6. Les raisins de la colère de John Steinbeck
L’histoire d’un voyage épique, d’un exode. Steinbeck a finalement reçu la plus haute distinction littéraire au monde, le Nobel, pour avoir écrit sur le sort des travailleurs migrants pendant la Grande Dépression. Les Raisins de la colère est le plus grand de ses livres et donne des proportions presque bibliques à ses sujets, qui étaient essentiellement des réfugiés climatiques.
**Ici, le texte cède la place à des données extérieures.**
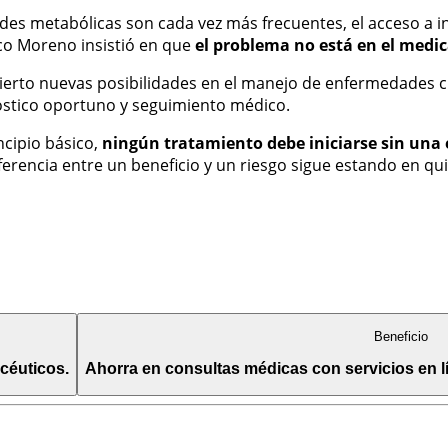
s metabólicas son cada vez más frecuentes, el acceso a inf
sco Moreno insistió en que
el problema no está en el medi
bierto nuevas posibilidades en el manejo de enfermedades 
óstico oportuno y seguimiento médico.
ncipio básico,
ningún tratamiento debe iniciarse sin una 
erencia entre un beneficio y un riesgo sigue estando en quié
Beneficio
céuticos.
Ahorra en consultas médicas con servicios en l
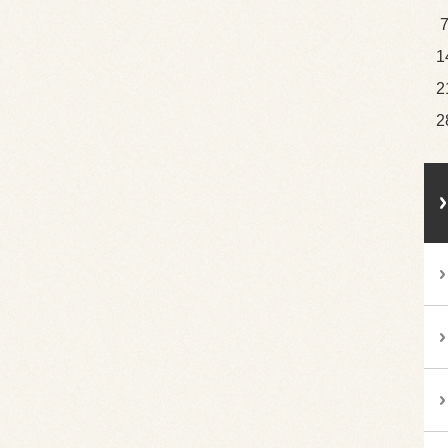
1
2
2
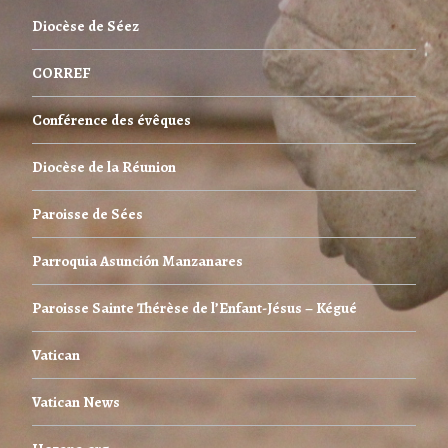
Diocèse de Séez
CORREF
Conférence des évêques
Diocèse de la Réunion
Paroisse de Sées
Parroquia Asunción Manzanares
Paroisse Sainte Thérèse de l’Enfant-Jésus – Kégué
Vatican
Vatican News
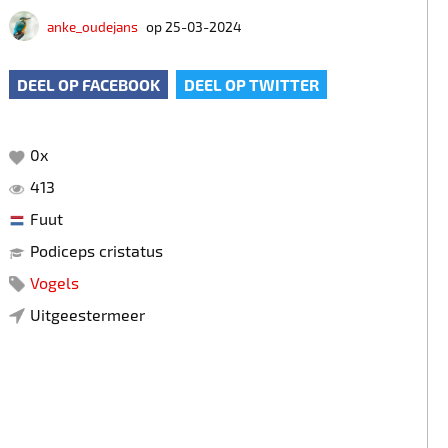
anke_oudejans
op 25-03-2024
DEEL OP FACEBOOK
DEEL OP TWITTER
0
x
413
Fuut
Podiceps cristatus
Vogels
Uitgeestermeer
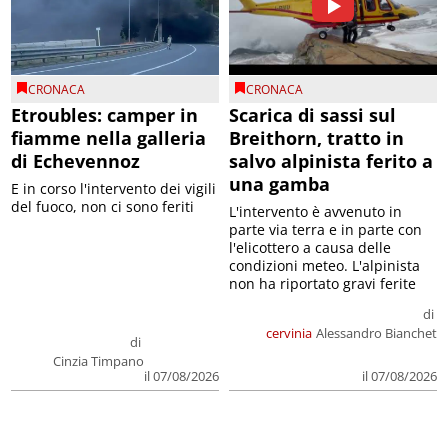
CRONACA
CRONACA
Etroubles: camper in
Scarica di sassi sul
fiamme nella galleria
Breithorn, tratto in
di Echevennoz
salvo alpinista ferito a
una gamba
E in corso l'intervento dei vigili
del fuoco, non ci sono feriti
L'intervento è avvenuto in
parte via terra e in parte con
l'elicottero a causa delle
condizioni meteo. L'alpinista
non ha riportato gravi ferite
di
cervinia
Alessandro Bianchet
di
Cinzia Timpano
il 07/08/2026
il 07/08/2026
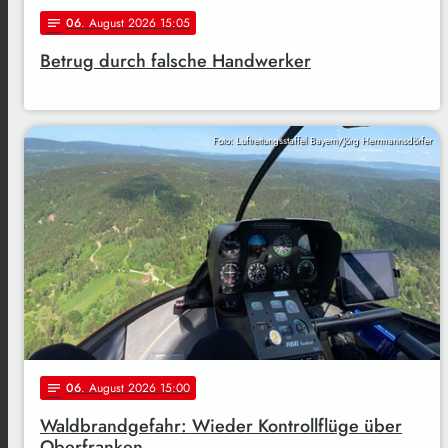
06
. August 2026 15:05
notes
Betrug durch falsche Handwerker
Foto: Luftrettungsstaffel Bayern/Jörg Herrmannsdörfer
06
. August 2026 15:00
notes
Waldbrandgefahr: Wieder Kontrollflüge über
Oberfranken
7. Le siège par Helen Dunmore
Le roman de Dunmore sur le siège de Leningrad à l’hiver 1941 est une histoire apparemment petite d’une femme nourrissant sa famille. Mais Dunmore le rend épique, lui donne une échelle et un poids difficiles à ignorer. Entre ses mains, la quête du bois de chauffage ou le rationnement du miel deviennent aussi passionnants que n’importe quelle bataille avec un ennemi surnaturel. Il comprend certaines des descriptions les plus vivantes de la nourriture que j’ai jamais rencontrées : un festin de fin d’été de poisson frais frit dans du beurre avec des pommes de terre, mangé dans une datcha : un portrait d’une famille heureuse, avec le vaste bras de l’histoire bientôt musculaire dans.
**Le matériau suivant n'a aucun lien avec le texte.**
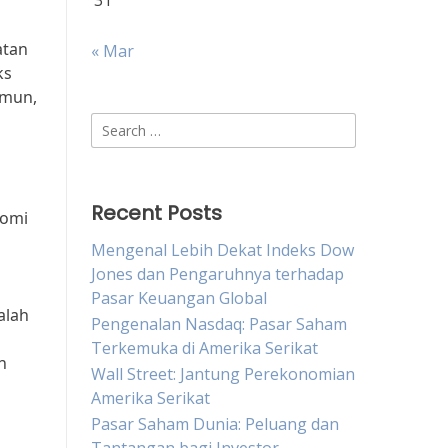
31
atan
« Mar
ks
amun,
Search
for:
Recent Posts
nomi
Mengenal Lebih Dekat Indeks Dow
Jones dan Pengaruhnya terhadap
Pasar Keuangan Global
alah
Pengenalan Nasdaq: Pasar Saham
Terkemuka di Amerika Serikat
n
Wall Street: Jantung Perekonomian
Amerika Serikat
Pasar Saham Dunia: Peluang dan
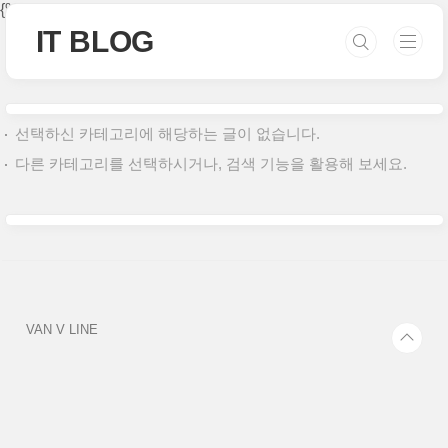
본문 바로가기
{% if category %}
{% endif %}
IT BLOG
선택하신 카테고리에 해당하는 글이 없습니다.
다른 카테고리를 선택하시거나, 검색 기능을 활용해 보세요.
VAN V LINE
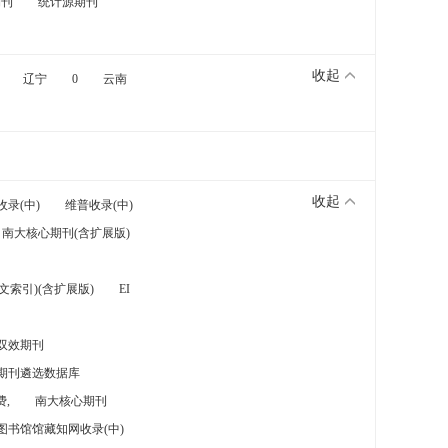
期刊
统计源期刊
收起
辽宁
0
云南
收起
收录(中)
维普收录(中)
南大核心期刊(含扩展版)
索引)(含扩展版)
EI
双效期刊
期刊遴选数据库
,
南大核心期刊
图书馆馆藏知网收录(中)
8. Les choses qu’ils transportaient par Tim O’Brien
L’Iliade est l’histoire d’une grande victoire, qui a marqué le début de l’âge d’or de la Grèce antique de domination sur la Méditerranée. Mais comment pouvez-vous écrire sur la défaite à partir de la position d’être déjà la puissance dominante ? C’est exactement ce que fait la collection de nouvelles autofictionnelles liées entre elles sur la guerre du Vietnam de Tim O’Brien. Lorsque votre nation a perdu son autorité dans le monde, une voie à suivre est d’adopter un narrateur peu fiable, de remettre en question la valorisation de la guerre, le sens de la bravoure et le concept même de héros.
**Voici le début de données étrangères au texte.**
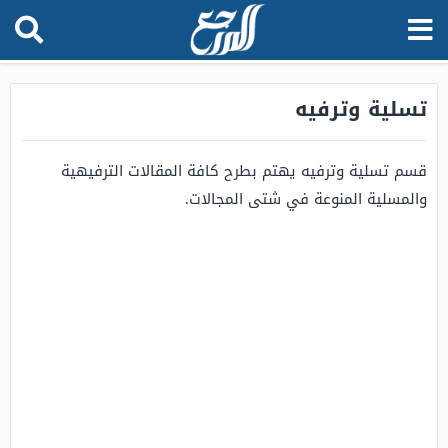
تسلية وترفيه
قسم تسلية وترفيه يهتم بطرح كافة المقالات الترفيهية
والمسلية المنوعة في شتى المجالات.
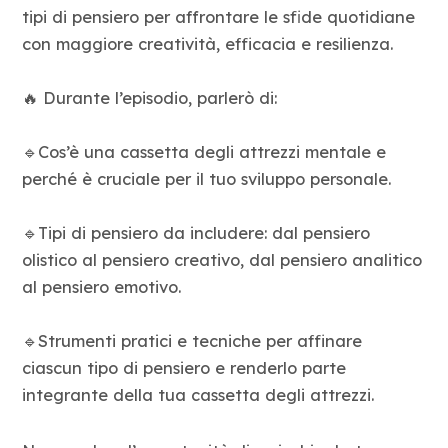
tipi di pensiero per affrontare le sfide quotidiane
con maggiore creatività, efficacia e resilienza.
🔥 Durante l’episodio, parlerò di:
🔹Cos’è una cassetta degli attrezzi mentale e
perché è cruciale per il tuo sviluppo personale.
🔹Tipi di pensiero da includere: dal pensiero
olistico al pensiero creativo, dal pensiero analitico
al pensiero emotivo.
🔹Strumenti pratici e tecniche per affinare
ciascun tipo di pensiero e renderlo parte
integrante della tua cassetta degli attrezzi.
9. Norma Jeane Baker de Troie par Anne Carson
Il existe une longue tradition d’utiliser des épopées originales comme point de départ pour de nouveaux textes qui mettent en avant des personnages mineurs dans leurs antécédents. Carson a écrit dans les fissures du corpus classique toute sa carrière, mais dans ce livre, elle suit en partie les traces de Helen de HD en Egypte, lui-même un poème épique moderniste. Carson place Marilyn Monroe aux côtés d’Helen of Troy et enquête sur le potentiel incendiaire et bouleversant du sex-appeal.
10. Le Seigneur des Anneaux de JRR Tolkien
Un choix évident pour terminer. J’ai un amour si profond pour l’histoire massive, émouvante et radicale de Tolkien. À sa racine, c’est une célébration du multilatéralisme en réponse à la menace existentielle – quelque chose de plus pertinent que jamais. Le génie de Tolkien réside dans sa capacité à combiner le langage solennel, lourd, voire sec de l’épopée (vous pouvez voir l’influence des Chroniques anglo-saxonnes parfois ennuyeuses, ou bien La Bataille de Maldon, qui est une longue traînée, se profile dans son prose) avec une légèreté de toucher pittoresque (la chevauchée des Rohirrim contre l’amour des Hobbits pour la bonne nourriture). Il a pu recycler les tropes de récits plus anciens et s’appuyer sur des motifs folkloriques pour créer quelque chose de totalement intemporel, où chacun, grand et petit, a un rôle à jouer.